> GOAL:
Rewrite the lines from the line with "scientific name: Clibadium surinamense" to the line with "collection date: 1951-07-13", changing "collector number" to "field number" and keeping everything else the same.

─── DATA FOR THIS TASK ───

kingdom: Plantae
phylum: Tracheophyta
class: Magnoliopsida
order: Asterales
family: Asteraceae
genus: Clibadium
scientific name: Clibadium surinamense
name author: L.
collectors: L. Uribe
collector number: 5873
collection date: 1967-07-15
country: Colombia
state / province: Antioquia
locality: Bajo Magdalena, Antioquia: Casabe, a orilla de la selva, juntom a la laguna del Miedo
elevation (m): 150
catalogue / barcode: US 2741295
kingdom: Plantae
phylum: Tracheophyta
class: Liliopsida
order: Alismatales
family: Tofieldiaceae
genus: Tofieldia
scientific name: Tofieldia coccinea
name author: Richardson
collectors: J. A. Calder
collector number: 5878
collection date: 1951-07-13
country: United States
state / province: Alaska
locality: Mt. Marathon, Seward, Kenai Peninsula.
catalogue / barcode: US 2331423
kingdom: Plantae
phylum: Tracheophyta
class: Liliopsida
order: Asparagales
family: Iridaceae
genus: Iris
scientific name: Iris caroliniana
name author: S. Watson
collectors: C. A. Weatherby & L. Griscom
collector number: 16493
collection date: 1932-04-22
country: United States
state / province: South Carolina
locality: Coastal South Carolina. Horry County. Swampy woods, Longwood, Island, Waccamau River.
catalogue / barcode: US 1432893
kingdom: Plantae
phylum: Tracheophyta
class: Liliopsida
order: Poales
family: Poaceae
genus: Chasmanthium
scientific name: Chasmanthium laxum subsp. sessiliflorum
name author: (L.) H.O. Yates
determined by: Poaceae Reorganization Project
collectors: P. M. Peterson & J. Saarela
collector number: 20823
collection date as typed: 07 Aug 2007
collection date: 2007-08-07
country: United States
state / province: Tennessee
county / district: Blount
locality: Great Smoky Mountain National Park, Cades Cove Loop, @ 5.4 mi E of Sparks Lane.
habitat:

───

> FINISHED ANSWER:
scientific name: Clibadium surinamense
name author: L.
collectors: L. Uribe
field number: 5873
collection date: 1967-07-15
country: Colombia
state / province: Antioquia
locality: Bajo Magdalena, Antioquia: Casabe, a orilla de la selva, juntom a la laguna del Miedo
elevation (m): 150
catalogue / barcode: US 2741295
kingdom: Plantae
phylum: Tracheophyta
class: Liliopsida
order: Alismatales
family: Tofieldiaceae
genus: Tofieldia
scientific name: Tofieldia coccinea
name author: Richardson
collectors: J. A. Calder
field number: 5878
collection date: 1951-07-13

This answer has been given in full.